Talking about grades may not be the easiest thing to do, but your child who receives stickers and stars as a preschooler will soon discover the significance of the progress report he brings home to mom and dad. When your child is just beginning to enjoy school, how do you let him know his performance is appraised in class? A child education expert and several moms with their own experiences and approaches give very useful tips on handling this parenting challenge.
Gauge your child’s readiness. Doctor-entrepreneur and full time mom to Bella, 8, Sophie, 5, and Katie, 2, Julie Ann Lipayon, M.D., illustrates how it varies for each of her daughters. “I remember Bella, at five, being proud of her progress card that would show mostly ‘black squares’ meaning she had achieved most of the goals set for her at that level. Now that she is in Grade 3, she does understand the concept of grades. Sophie, on the other hand, now five, is still having too much fun to take her lessons seriously,” she says, adding she will have to wait and see for Katie who is just about to start school this year.
Your child’s readiness to understand the implications of his performance in class should be considered when enrolling your child in a school where a grading system is being implemented, according to Sarah Patricia Gil-Unas, M.A. Ed., Major in Child Development and Education at the University of Asia and the Pacific, and Terrific Tots Instructor at The Little Gym of Makati. “For most, this comes as soon as they enter grade school at around six or seven years old.”
Talk about the purpose of grades. According to Gil-Unas, the importance of introducing grades to your child is for him to learn that his progress Is being evaluated, and to encourage him to strive to do even better. “Parents may explain grades presented in letter or number forms to children six or seven years old who are already familiar with the concepts of ‘comparatives’ and ‘superlatives.’ An important thing to note is that your child should not see his grades relative to the grades of peers or classmates, but rather, as based on the standard the school has set.”

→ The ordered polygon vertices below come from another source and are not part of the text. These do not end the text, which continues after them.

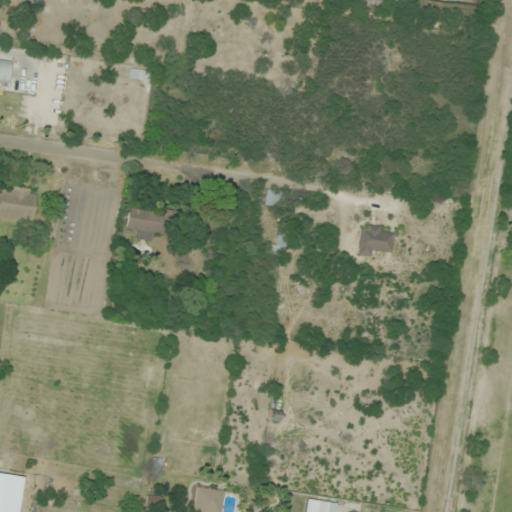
[(11,63),(0,61),(0,81),(9,83),(11,63)]
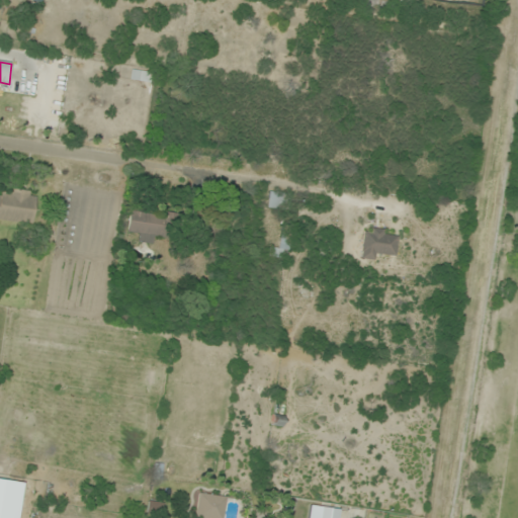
[(131,80),(150,82),(151,73),(132,71),(131,80)]
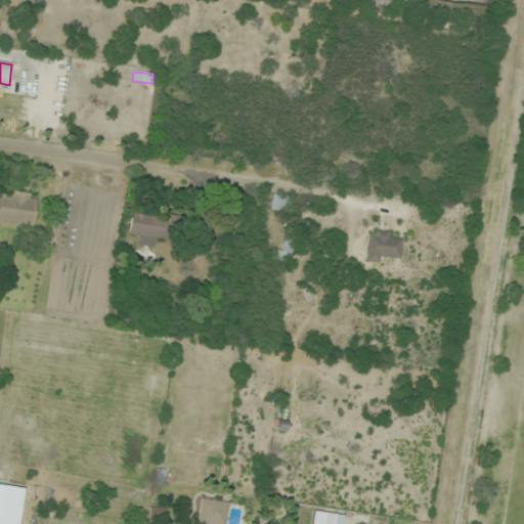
[(38,197),(2,190),(1,200),(0,200),(0,223),(33,228),(38,197)]
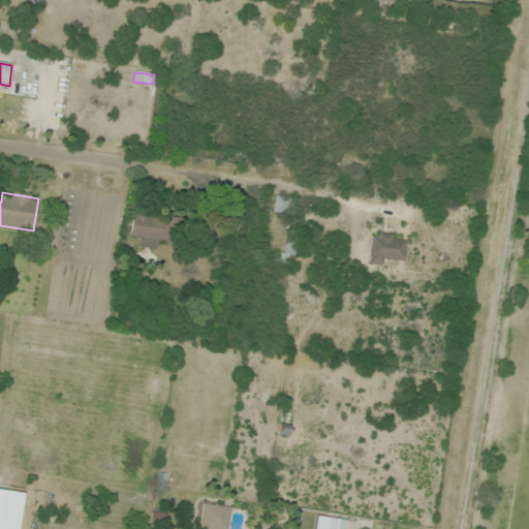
[(296,214),(297,199),(276,197),(275,213),(296,214)]
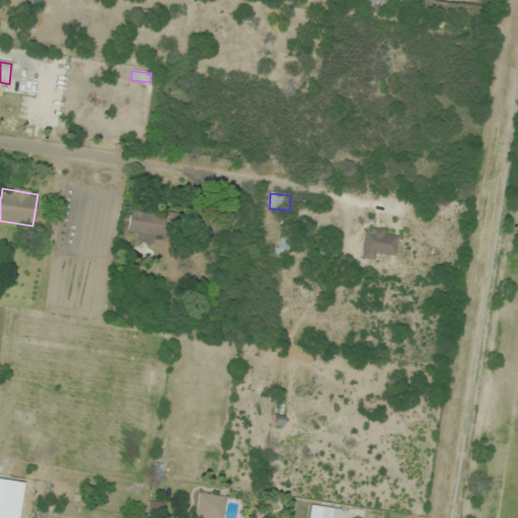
[(154,237),(176,240),(179,218),(130,211),(126,240),(153,243),(154,237)]
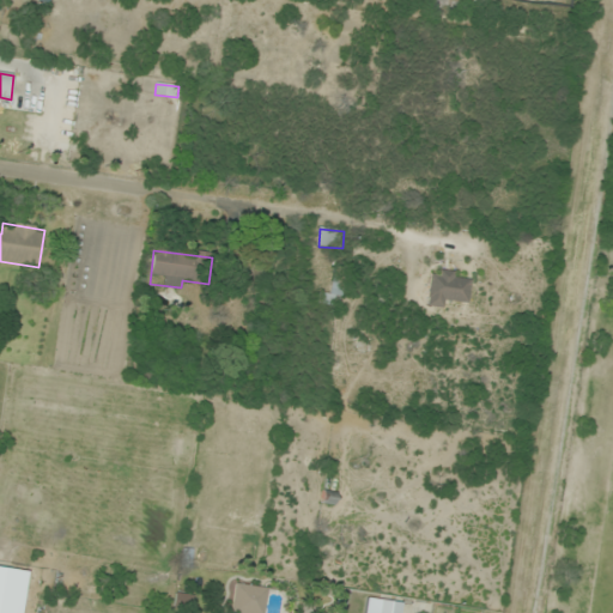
[(447,308),(447,302),(469,303),(471,275),(430,273),(429,307),(447,308)]
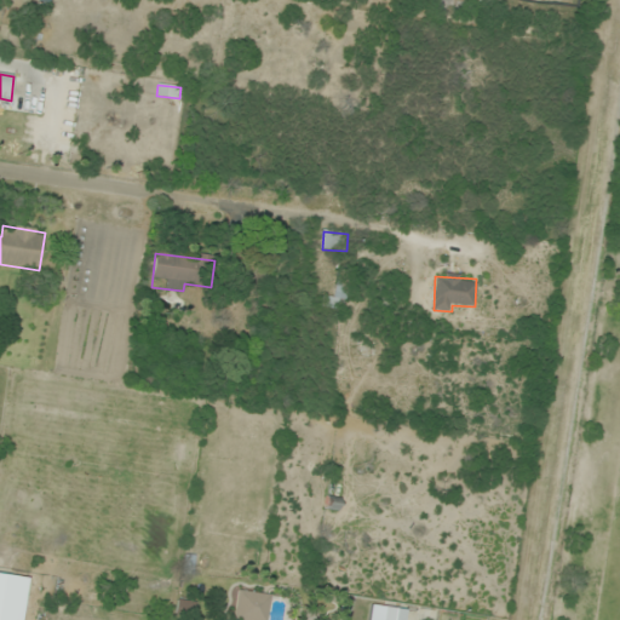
[(325,298),(325,310),(348,310),(348,277),(338,277),(338,298),(325,298)]
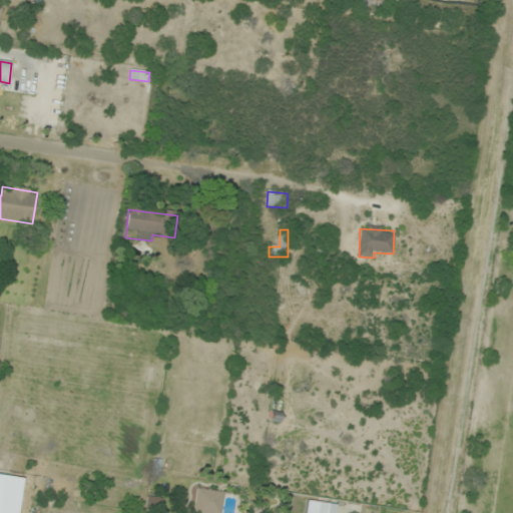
[(194,512),(222,512),(223,491),(194,491),(194,512)]
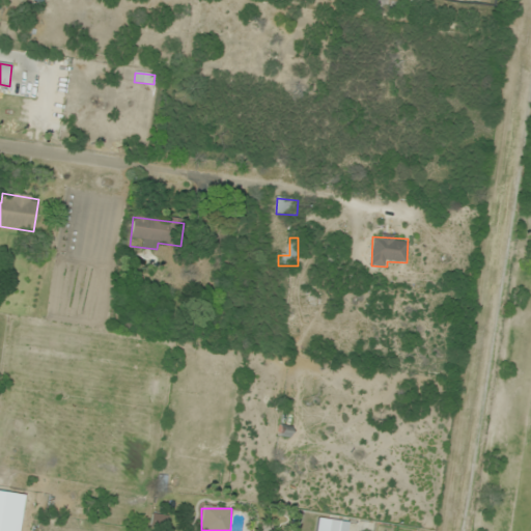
[(345,530),(347,522),(317,519),(316,530),(345,530)]
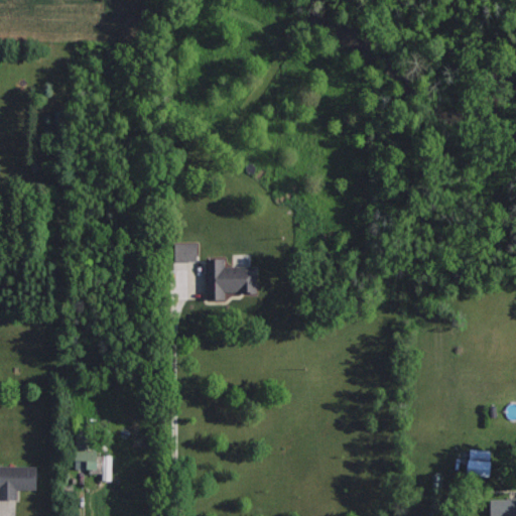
[(194,242),(170,242),(170,261),(194,261),(194,242)]
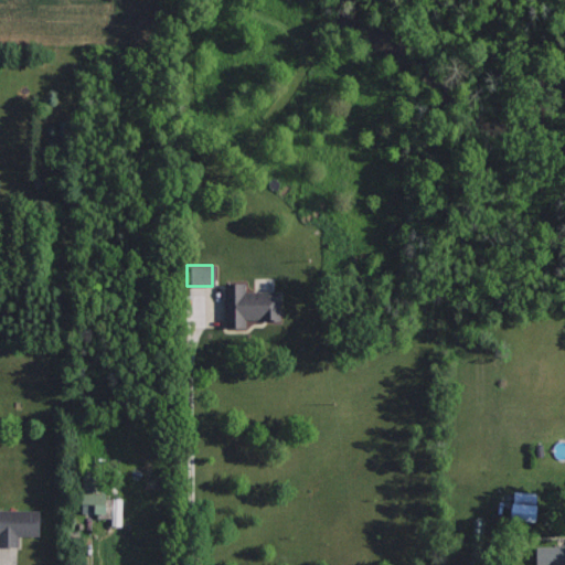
[(102,492),(78,493),(78,513),(102,512),(102,492)]
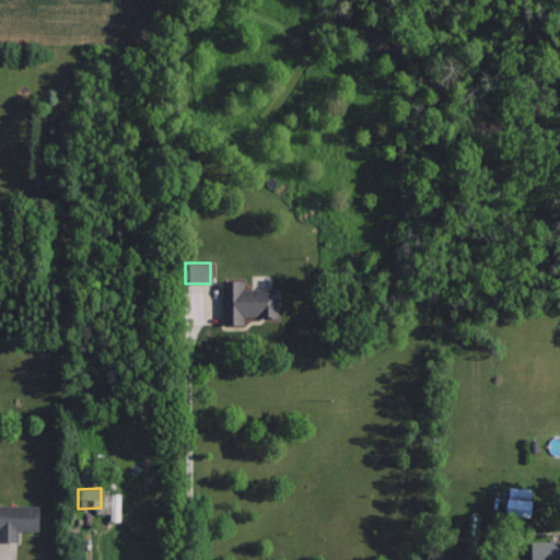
[(119,494),(108,494),(109,521),(120,521),(119,494)]
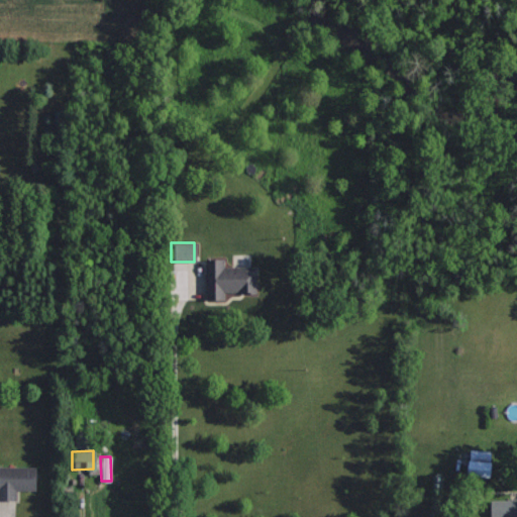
[(460,474),(484,478),(486,462),(462,458),(460,474)]
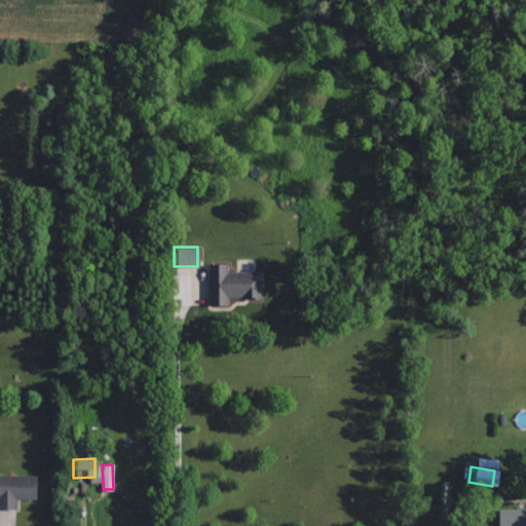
[(35,498),(35,475),(0,474),(0,508),(15,509),(15,498),(35,498)]
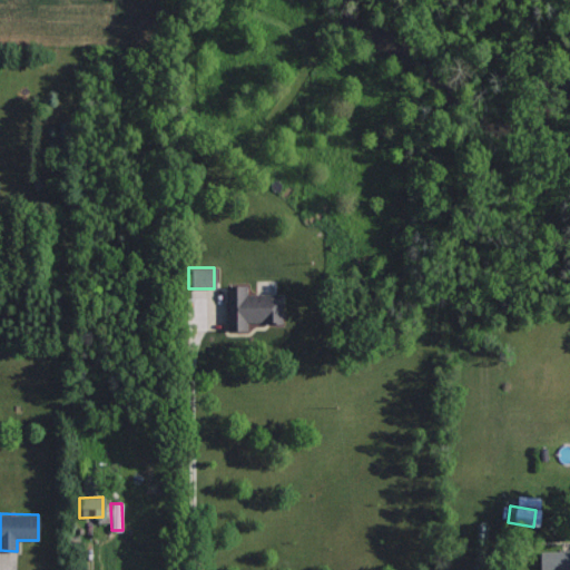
[(569,569),(569,550),(537,551),(536,569),(569,569)]
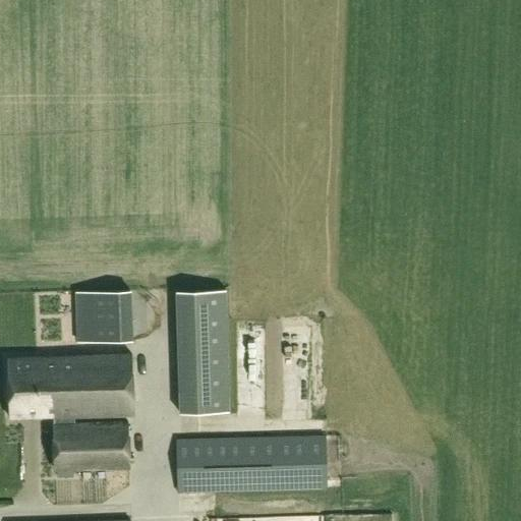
[(181,412),(230,410),(226,288),(177,290),(181,412)]
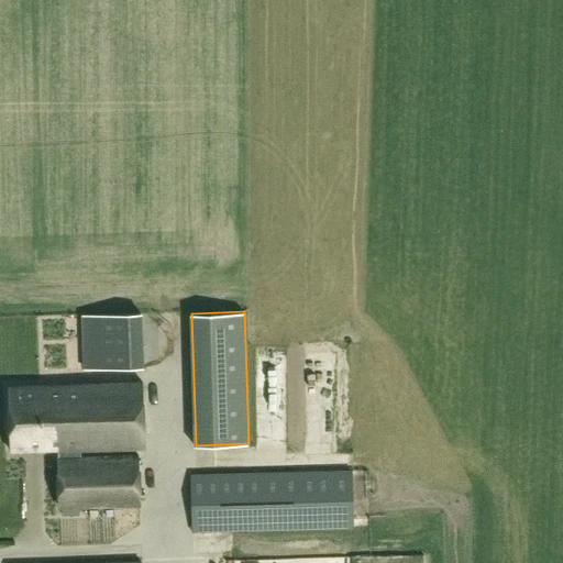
[(62,516),(80,516),(80,507),(141,505),(140,455),(81,457),(80,449),(146,446),(144,383),(9,387),(11,451),(57,450),(59,507),(63,507),(62,516)]
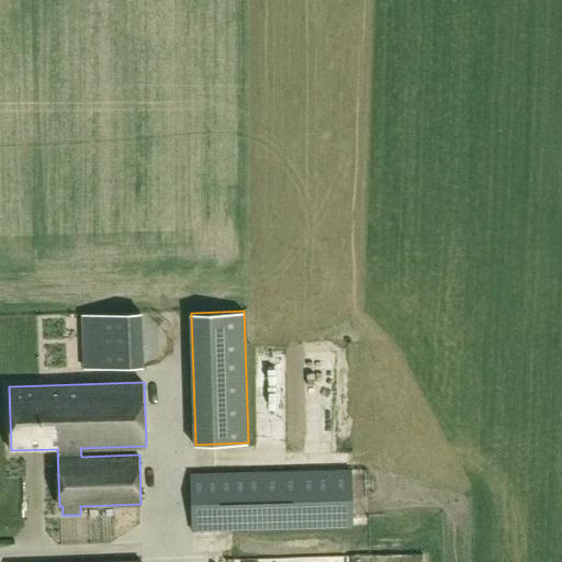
[(349,403),(349,415),(367,414),(367,402),(349,403)]
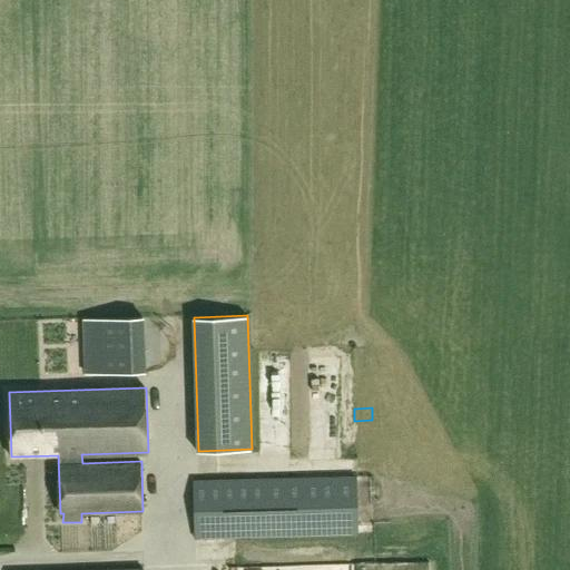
[(193,480),(194,540),(359,534),(357,475),(193,480)]
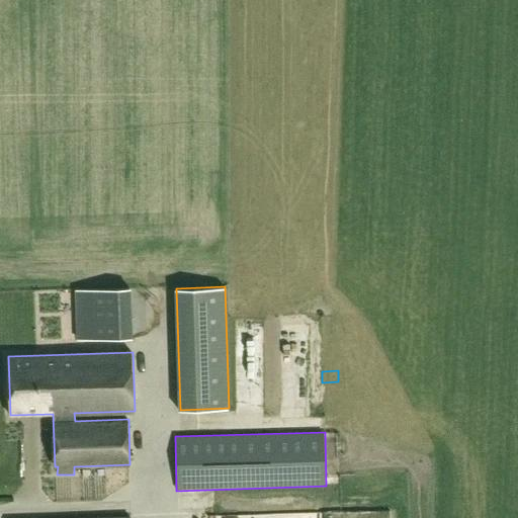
[(198,517),(285,517),(286,507),(198,510),(198,517)]
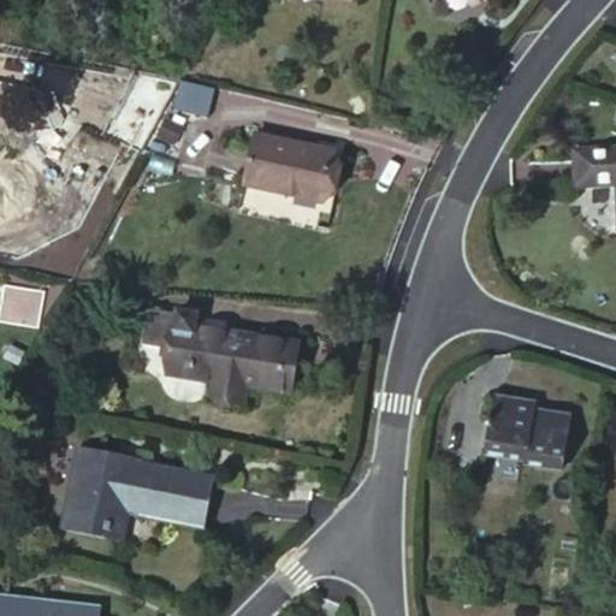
[(244,188),(288,196),(290,185),(325,194),(332,150),(254,136),(244,188)]
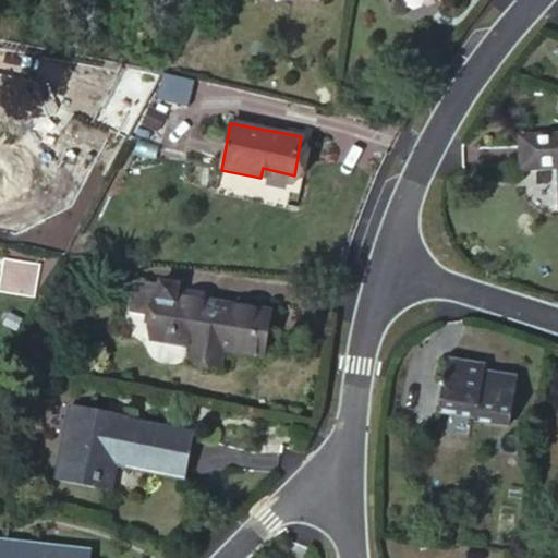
[(557,135),(530,136),(530,170),(557,168),(557,135)]
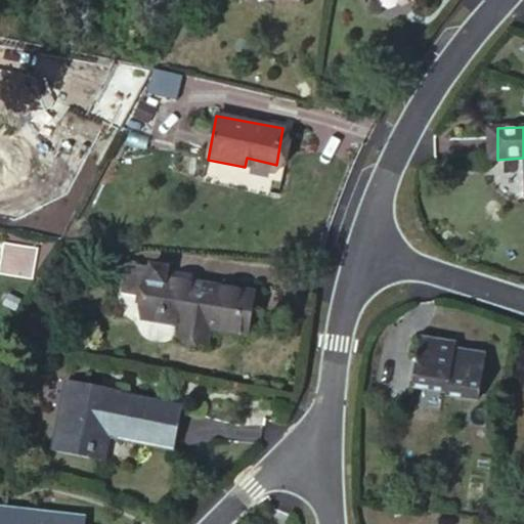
[(275,172),(276,165),(247,158),(245,167),(275,172)]
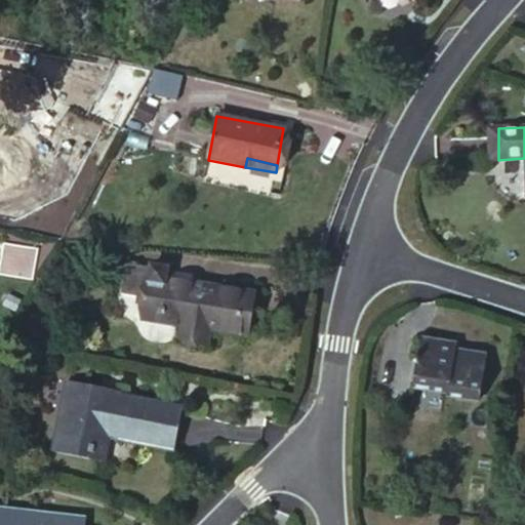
[(0,267),(0,275),(35,279),(38,248),(3,243),(0,267)]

For Joyce Baliuag, CPA, Senior Manager in a real estate development company and mom to 10-year old Justin Bryden and 2-year old Raya Monise, the grading system in her son’s progressive school, which is not focused on ranking or standing, merely allows Justin to become aware of how he fares in his subjects. “His awareness of the grading system started in the primary years. I remind him that grades are instruments for him to know if he needs to pay more attention in class,” she says.